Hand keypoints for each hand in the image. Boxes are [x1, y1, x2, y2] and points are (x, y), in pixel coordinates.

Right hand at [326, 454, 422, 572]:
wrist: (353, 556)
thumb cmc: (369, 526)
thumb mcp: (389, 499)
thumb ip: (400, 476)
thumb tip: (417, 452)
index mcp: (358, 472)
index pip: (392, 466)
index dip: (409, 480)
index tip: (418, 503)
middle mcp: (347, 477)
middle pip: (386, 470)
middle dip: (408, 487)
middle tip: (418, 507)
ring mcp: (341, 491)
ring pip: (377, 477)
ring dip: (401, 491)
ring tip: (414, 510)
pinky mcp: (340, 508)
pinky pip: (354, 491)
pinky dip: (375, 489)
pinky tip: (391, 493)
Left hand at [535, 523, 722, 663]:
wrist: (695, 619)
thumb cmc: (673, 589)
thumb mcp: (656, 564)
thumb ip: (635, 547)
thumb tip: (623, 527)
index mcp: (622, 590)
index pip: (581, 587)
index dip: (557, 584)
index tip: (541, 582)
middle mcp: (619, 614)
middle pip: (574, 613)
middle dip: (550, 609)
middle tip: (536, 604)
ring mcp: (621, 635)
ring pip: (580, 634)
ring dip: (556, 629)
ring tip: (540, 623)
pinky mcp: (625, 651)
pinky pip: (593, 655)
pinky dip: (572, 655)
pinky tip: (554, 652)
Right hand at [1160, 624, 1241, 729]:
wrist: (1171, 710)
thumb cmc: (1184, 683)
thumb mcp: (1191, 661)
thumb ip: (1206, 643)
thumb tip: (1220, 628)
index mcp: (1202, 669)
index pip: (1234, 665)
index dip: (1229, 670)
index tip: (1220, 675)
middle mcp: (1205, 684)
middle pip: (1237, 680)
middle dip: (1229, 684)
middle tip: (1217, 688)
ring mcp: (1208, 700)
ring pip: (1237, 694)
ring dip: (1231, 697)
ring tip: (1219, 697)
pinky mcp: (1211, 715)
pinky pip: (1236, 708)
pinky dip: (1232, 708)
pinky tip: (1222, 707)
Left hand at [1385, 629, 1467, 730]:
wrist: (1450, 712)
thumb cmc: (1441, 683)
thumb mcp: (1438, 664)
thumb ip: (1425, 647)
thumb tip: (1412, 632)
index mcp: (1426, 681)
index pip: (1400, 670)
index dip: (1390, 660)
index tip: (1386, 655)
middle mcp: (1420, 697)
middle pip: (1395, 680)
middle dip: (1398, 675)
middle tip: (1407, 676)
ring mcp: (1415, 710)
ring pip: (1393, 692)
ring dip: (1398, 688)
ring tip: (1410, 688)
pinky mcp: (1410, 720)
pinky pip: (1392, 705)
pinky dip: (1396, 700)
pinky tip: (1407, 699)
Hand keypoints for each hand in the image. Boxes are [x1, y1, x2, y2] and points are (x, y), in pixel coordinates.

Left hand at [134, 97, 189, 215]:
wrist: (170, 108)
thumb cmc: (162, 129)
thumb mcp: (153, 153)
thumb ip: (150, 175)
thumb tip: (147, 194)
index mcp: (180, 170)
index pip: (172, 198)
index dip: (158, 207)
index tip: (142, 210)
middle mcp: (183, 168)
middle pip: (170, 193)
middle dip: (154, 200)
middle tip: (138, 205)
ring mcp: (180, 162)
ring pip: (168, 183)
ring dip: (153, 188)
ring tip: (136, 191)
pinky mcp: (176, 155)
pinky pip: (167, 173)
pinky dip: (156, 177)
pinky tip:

- **Task statement**: Send back, unchanged, every line of the records from the one with "thumb ip: (1425, 647)" through the last.

- **Output for this task**:
thumb ip: (1425, 647)
thumb tip: (1412, 632)
index mcp: (1426, 681)
index pip: (1400, 670)
index dip: (1390, 660)
index tip: (1386, 655)
middle mcp: (1420, 697)
middle pip: (1395, 680)
middle dip: (1398, 675)
middle tip: (1407, 676)
ring mcp: (1415, 710)
ring pip: (1393, 692)
ring dip: (1398, 688)
ring tip: (1410, 688)
pinky mcp: (1410, 720)
pinky pip: (1392, 705)
pinky dip: (1396, 700)
pinky tip: (1407, 699)
Hand keypoints for each hand in the image. Boxes are [x1, y1, x2, y2] and points are (x, y), in pixel coordinates.

Left hand at [134, 97, 189, 215]:
wrist: (170, 108)
thumb cmc: (162, 129)
thumb mcp: (153, 153)
thumb ip: (150, 175)
thumb tip: (147, 194)
index mcp: (180, 170)
index pip: (172, 198)
index dip: (158, 207)
index tip: (142, 210)
middle mcp: (183, 168)
middle pip: (170, 193)
middle dip: (154, 200)
middle tip: (138, 205)
ring mcp: (180, 162)
ring pip: (168, 183)
ring dip: (153, 188)
ring tip: (136, 191)
pinky mcp: (176, 155)
pinky pip: (167, 173)
pinky dip: (156, 177)
pinky tip:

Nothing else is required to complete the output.